Russia’s President Vladimir Putin oversaw exercises of his nuclear forces from the Kremlin on Wednesday as planned in-person talks with U.S. President Donald Trump appeared to collapse, leading to claims of conspicuous timing.
Russian forces launched missiles from land, air, and sea on Wednesday as part of a drills to exercise its strategic nuclear forces. Speaking from the Kremlin from where he oversaw the exercise, President of the Russian Federation Vladimir Putin told a bank of television screens on which he had live feeds to his Minister of Defence and head of the armed forces at other locations: “Today, we have a scheduled strategic nuclear forces management drill, as the defense minister just reported. Let’s get to work”.
In a statement, the Kremlin said of the exercise: “Under the leadership of the Supreme Commander-in-Chief of the Armed Forces of the Russian Federation, Vladimir Putin, a strategic nuclear force exercise was conducted involving the land, sea, and air components. During the exercise, practical launches of intercontinental ballistic missiles and air-launched cruise missiles were conducted”.
Hans Møller Kristensen, director of the Nuclear Information Project at the Federation of American Scientists observed given these tests came at the same time as the United States launched Exercise Global Thunder 26, an exercise of nuclear command and control systems with “increased bomber and other aircraft flights”, and as NATO ran the nuclear Exercise Steadfast Noon.
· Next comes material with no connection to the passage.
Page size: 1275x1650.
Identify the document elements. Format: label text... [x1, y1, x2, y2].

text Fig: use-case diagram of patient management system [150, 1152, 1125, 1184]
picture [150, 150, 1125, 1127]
Kristensen characterised this overlap as a “nuclear rush hour”.
As is customary for the Russian Ministry of Defence with such exercises, it published a quantity of videos showing the launches. The land component of the exercise involved the firing of what appeared to be either a Topol or Yars Intercontinental Ballistic Missile — essentially identical nuclear missiles differing in the potential warheads carried — from a mobile truck-based launcher inside a Krona shelter at the Plesetsk Cosmodrome in north-west Russia.
The Russian Ministry of Defence identified its at-sea launch as having been from a submarine in the Barents Sea. Sailors aboard the vessel captured in the footage promulgated by Russian state media shows the crew wearing overalls bearing the badge of Delta IV class submarine K-117 Bryansk, commissioned in 1988.
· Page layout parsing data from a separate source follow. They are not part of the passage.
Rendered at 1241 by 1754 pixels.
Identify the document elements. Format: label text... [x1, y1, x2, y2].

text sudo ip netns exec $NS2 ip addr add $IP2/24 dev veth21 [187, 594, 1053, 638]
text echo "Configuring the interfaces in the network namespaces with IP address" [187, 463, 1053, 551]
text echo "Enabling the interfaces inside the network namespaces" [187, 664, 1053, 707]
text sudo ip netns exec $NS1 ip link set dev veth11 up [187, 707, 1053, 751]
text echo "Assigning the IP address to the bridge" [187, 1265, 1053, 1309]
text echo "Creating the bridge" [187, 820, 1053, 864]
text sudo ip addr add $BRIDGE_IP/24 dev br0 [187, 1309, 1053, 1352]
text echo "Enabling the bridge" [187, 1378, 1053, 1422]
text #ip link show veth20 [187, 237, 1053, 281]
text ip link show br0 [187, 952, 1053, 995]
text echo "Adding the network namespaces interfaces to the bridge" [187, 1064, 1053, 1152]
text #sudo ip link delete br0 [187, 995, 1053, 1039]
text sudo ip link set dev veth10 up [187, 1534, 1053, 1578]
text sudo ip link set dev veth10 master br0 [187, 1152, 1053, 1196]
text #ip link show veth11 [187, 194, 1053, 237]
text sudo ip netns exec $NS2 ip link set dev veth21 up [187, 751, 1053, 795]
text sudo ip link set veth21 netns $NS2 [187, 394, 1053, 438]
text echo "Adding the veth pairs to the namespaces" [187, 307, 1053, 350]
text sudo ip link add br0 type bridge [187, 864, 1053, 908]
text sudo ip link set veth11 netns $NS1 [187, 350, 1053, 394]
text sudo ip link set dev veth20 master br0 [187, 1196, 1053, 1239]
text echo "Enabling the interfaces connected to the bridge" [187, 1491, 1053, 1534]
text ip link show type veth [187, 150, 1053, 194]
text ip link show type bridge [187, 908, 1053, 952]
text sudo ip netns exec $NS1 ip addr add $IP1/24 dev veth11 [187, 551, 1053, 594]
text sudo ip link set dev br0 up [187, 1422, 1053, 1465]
The air component was at least one TU-95 bomber which was reported to have launched cruise missiles.
As reported by Breitbart News, Wednesday also saw a perceptible freeze in only recently thawing relations between Moscow and Washington as President Donald Trump punished Russia for dragging its heels on peace, and planned talks with President Putin seemed to have collapsed. While several media outlets clearly implied in their coverage that Wednesday’s nuclear drills appeared timed to send a message in the wake of these developments, it remains the case that Russia does exercise its strategic forces at this time every year.
Before yesterday’s drills on October 22nd, 2024’s edition of the same operation was on October 29th. 2023’s were on the 25th, while 2022’s were on October 26th.
The rhetoric surrounding this year’s exercises are fractionally different to 2024, however. Whereas last year the Russian military said the purpose of the exercises was simulating “a massive nuclear strike by strategic offensive forces in response to a nuclear strike by the enemy”, this week it was instead described as practicing “the procedures for authorizing the use of nuclear weapons”, perhaps implying a shift from retaliatory to first-strike wargaming.